■ **BRANO**
= = =

30 marzo 2012

Trofeo Oriargentario: vecchi vizi, nuove virtù

La prima buona notizia è che ne sono uscito dignitosamente, e dalla carta dell'Argentario è la prima volta. Considerando da quanti mesi era che non prendevo in mano una carta di una gara in bosco (se non a letto, le carte dell'anno scorso) e quanto è ostica questa carta, è già un ottimo risultato.

La seconda buona notizia è che a forza di far salita in allenamento, le salite in gara le sento molto meno, e quando fra me e il mio obiettivo si frappongono 5-10 curve di livello, non mi pongo proprio il problema, e, come diceva qualcuno di quelli forti "tiro una riga". 

La terza buona notizia è che nonostante credo che la mia velocità media sia aumentata considerevolmente, quando c'era da leggere la carta l'ho fatto, e non ho fatto scelte sconsiderate da eccesso di velocità. Già mi sentivo ripetere, come varie volte in passato, "la potenza è nulla senza il controllo". Sta volta il controllo c'è stato.

Archiviate le buone notizie, arrivano quelle meno buone, che però sono in un certo senso confortanti, dato che potrebbero rappresentare una spece di riassunto delle puntate precedenti, da cui ripartire con l'anno nuovo. Mi sono fatto battere dai soliti, e ho fatto i soliti errori. Ma mi hanno battuto meno del solito, e gli errori sono stati un po' di meno. Ma questo eccesso di ottimismo non è da me.

= = =

■ **DATI FORNITI**
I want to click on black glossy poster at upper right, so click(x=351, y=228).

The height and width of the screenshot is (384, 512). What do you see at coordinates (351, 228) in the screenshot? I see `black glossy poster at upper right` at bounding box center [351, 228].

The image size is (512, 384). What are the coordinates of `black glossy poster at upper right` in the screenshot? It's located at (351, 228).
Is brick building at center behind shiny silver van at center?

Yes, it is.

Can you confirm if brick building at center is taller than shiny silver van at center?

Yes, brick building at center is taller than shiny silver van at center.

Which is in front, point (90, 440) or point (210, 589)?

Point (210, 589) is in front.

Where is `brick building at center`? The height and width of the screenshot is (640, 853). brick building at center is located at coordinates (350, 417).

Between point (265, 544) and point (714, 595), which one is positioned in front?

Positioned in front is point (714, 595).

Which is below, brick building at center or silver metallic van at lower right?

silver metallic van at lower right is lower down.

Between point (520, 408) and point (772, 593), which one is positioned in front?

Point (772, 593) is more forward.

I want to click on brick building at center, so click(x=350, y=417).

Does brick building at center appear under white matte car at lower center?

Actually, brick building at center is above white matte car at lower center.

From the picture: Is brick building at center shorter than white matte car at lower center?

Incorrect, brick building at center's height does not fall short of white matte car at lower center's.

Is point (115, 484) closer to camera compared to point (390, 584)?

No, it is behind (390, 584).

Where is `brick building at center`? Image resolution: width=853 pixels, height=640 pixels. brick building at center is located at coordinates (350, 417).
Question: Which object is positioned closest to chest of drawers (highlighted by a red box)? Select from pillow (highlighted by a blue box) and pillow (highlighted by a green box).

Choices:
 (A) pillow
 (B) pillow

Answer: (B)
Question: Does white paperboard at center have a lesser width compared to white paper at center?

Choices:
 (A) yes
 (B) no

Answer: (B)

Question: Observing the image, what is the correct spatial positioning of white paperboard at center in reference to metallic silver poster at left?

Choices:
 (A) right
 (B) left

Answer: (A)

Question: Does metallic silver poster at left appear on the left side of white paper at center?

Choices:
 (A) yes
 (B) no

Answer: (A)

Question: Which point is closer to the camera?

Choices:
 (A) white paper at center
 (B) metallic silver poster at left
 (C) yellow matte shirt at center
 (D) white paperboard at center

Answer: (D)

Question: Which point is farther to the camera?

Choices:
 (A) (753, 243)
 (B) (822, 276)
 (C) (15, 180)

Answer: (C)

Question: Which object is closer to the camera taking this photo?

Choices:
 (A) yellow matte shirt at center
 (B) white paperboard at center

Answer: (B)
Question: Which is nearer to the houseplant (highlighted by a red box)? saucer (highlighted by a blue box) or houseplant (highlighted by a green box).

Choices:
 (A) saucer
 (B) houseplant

= = =

■ **CONSEGNE**
• a. Ricopia senza modifiche il passo del resoconto sul Trofeo Oriargentario che comincia con le parole "Trofeo Oriargentario: vecchi" e si chiude dopo "un ottimo risultato.".
• b. Riprendi il resoconto sul Trofeo Oriargentario dopo la sua ultima frase e proseguilo.
Le righe non hanno alcun legame con il brano.

■ **RISPOSTE ATTESE**
• a.
Trofeo Oriargentario: vecchi vizi, nuove virtù

La prima buona notizia è che ne sono uscito dignitosamente, e dalla carta dell'Argentario è la prima volta. Considerando da quanti mesi era che non prendevo in mano una carta di una gara in bosco (se non a letto, le carte dell'anno scorso) e quanto è ostica questa carta, è già un ottimo risultato.

• b.
Iniziando dalla fine, quando ho iniziato ad incontrare un po' di avversari dopo la gara, in un primo momento sembrava che Corradini mi avesse dato 10'. Poi cartina degli split miei e suoi alla mano me ne dava "solo" 6. E alla fine, con gli split corretti, solo 3. Senza virgolette. Dal Rivale il distacco corretto è di 1'30'', un gran lusso, considerando che ho buttato 2' alla 5 e qualcosa di più alla 7.

E veniamo finalmente alla gara. Quando ad organizzare è una società seria come il Trent-o, si può andare sul sicuro, ed infatti l'organizzazione è meticolosa. C'è anche il Pezzè pronto a riportarmi al pronto soccorso come all'ultima gara organizzata da loro, ma stavolta non serve, probabilmente perchè non c'erano recinti. La cartina è nota, il tempo è bello, in lontananza si vedono le cime delle Dolomiti di Brenta, ci sono tanti orientisti che non si vedono da un po', e c'è il pranzo di compleanno della nonna Ciocia che aspetta: non si può chiedere di meglio. Anzi, si può chiedere di non fare una pessima gara, ed è quello che mi chiedo cortesemente prima di partire. Mi dico che correrò "col freno a mano tirato", e già alla prima lanterna mi smentisco facendo il miglior intertempo, ma, come detto, per una volta la velocità non sarà un problema, e potrò permettermi di fare il miglior tempo sulla tratta da 15', 10'' meglio di un certo Corradini (che però al traguardo, dopo aver dato 1' e mezzo a Cipriani, dichiarava "oggi non riuscivo a correre"...).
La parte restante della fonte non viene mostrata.